We heard that Greater Manchester is already committed to tackling the root causes of health inequalities by moving from a medical to a social model of health, which takes into account – and seeks to build into institutional policy, practice and financial flows – the environmental, working and cultural circumstances of a person, alongside (or as part of) their health condition. But whether and how central government allows the city-region to go further and enables other places to do similarly within a national health service setting remains a question of debate. Finally, the issue of integration must apply between different health providers, enabling closer working practices and facilitating exchange of information through better communication and improved technology (e.g. Bromley-by-Bow Centre or Sandwell Integrated Primary Care Mental Health and Wellbeing Service).

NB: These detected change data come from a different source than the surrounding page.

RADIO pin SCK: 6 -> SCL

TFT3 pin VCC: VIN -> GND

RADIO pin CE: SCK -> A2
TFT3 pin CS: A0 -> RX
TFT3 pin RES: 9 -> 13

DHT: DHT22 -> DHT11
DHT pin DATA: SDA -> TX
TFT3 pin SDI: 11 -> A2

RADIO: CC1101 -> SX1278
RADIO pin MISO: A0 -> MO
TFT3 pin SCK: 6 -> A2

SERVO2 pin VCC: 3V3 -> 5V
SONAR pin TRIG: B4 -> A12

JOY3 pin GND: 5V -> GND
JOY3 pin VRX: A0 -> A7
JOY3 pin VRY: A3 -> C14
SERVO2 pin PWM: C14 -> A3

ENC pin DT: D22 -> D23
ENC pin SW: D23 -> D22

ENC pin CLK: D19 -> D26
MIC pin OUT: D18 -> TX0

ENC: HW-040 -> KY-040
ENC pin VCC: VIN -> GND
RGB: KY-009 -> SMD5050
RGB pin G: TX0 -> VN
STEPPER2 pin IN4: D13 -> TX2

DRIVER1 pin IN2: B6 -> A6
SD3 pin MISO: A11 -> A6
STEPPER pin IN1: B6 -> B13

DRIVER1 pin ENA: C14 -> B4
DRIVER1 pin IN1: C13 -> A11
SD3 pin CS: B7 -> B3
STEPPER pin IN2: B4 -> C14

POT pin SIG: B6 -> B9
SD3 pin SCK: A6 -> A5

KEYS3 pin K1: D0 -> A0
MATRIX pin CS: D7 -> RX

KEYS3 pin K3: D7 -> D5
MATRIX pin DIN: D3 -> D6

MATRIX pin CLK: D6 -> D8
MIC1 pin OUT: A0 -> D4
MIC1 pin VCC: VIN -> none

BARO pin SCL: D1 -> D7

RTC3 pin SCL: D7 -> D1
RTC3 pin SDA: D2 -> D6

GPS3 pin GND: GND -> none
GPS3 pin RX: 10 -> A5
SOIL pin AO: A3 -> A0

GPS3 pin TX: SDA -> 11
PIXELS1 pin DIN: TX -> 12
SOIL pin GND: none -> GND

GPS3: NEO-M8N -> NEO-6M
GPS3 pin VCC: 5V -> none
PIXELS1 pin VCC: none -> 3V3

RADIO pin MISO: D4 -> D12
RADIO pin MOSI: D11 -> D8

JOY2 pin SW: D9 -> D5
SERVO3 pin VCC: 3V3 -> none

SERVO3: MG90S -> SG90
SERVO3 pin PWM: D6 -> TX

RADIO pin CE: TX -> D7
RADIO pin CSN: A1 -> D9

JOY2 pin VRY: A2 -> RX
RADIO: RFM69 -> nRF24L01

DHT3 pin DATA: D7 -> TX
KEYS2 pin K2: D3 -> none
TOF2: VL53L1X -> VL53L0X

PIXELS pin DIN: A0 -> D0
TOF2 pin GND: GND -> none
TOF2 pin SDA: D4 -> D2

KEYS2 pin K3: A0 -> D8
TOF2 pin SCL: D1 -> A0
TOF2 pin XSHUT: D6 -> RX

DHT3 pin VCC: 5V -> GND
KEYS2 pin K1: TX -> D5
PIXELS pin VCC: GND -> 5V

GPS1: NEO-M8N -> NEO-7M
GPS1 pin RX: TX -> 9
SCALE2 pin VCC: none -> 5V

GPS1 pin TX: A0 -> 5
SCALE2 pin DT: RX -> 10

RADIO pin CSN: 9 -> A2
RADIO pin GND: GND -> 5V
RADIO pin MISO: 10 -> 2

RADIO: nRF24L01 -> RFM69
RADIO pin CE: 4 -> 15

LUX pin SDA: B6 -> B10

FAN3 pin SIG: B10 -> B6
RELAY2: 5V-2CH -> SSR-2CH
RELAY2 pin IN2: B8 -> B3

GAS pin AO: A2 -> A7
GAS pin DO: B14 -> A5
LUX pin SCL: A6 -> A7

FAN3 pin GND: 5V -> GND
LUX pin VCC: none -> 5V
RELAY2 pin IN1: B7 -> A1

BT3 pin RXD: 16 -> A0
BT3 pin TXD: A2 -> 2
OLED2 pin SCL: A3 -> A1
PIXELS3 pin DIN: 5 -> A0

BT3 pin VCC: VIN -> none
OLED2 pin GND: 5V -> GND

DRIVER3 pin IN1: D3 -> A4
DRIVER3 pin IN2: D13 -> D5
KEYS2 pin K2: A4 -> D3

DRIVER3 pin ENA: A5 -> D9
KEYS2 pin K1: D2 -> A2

Speakers and participants acknowledged that a key issue is how to raise awareness about the social and economic determinants of health, which are deeply rooted in our communities. This is a tricky task on the local level where health is still mainly perceived as a responsibility of the national government and the fixing of potholes, for example, a more appropriate priority for local authorities.
Ultimately there is a steep hill to climb for local and national politicians, through the media, in communicating the risk that NHS, the crown jewel of the UK welfare state, may not survive another 70 years if the circle between a long-term strategy and sustainable funding cannot be squared. Deliberative research by CPP shows that the public do not currently grasp the scale of the problem and are expecting additional money to raise the quality of services, not just fill an abstract financial gap. The nation’s health depends on more ambitious, more fundamental change.